Exercise input
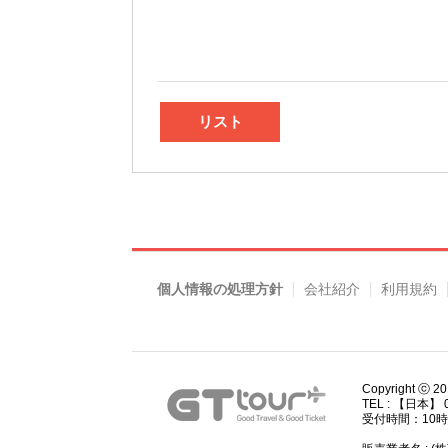
リスト
個人情報の処理方針
会社紹介
利用規約
Copyright ⓒ 2
TEL : 【日本】 0
受付時間：10時00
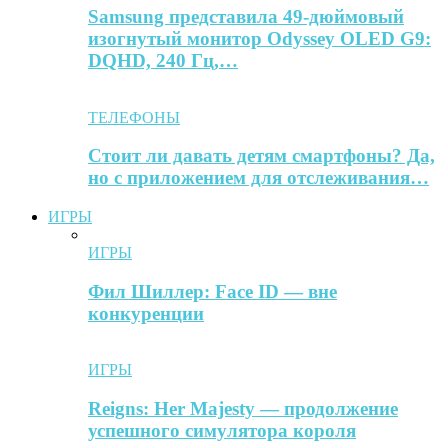
Samsung представила 49-дюймовый
изогнутый монитор Odyssey OLED G9:
DQHD, 240 Гц,…
ТЕЛЕФОНЫ
Стоит ли давать детям смартфоны? Да,
но с приложением для отслеживания…
ИГРЫ
ИГРЫ
Фил Шиллер: Face ID — вне
конкуренции
ИГРЫ
Reigns: Her Majesty — продолжение
успешного симулятора короля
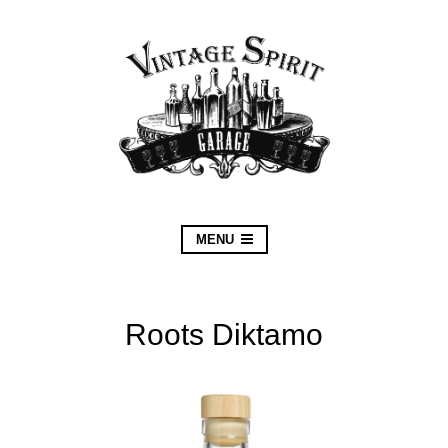
MENU
Roots Diktamo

What is needed
Print all of the records shown above exactly, leaving out each picture.

Written answer
リスト
個人情報の処理方針
会社紹介
利用規約
Copyright ⓒ 2
TEL : 【日本】 0
受付時間：10時00
Samsung представила 49-дюймовый
изогнутый монитор Odyssey OLED G9:
DQHD, 240 Гц,…
ТЕЛЕФОНЫ
Стоит ли давать детям смартфоны? Да,
но с приложением для отслеживания…
ИГРЫ
ИГРЫ
Фил Шиллер: Face ID — вне
конкуренции
ИГРЫ
Reigns: Her Majesty — продолжение
успешного симулятора короля
MENU
Roots Diktamo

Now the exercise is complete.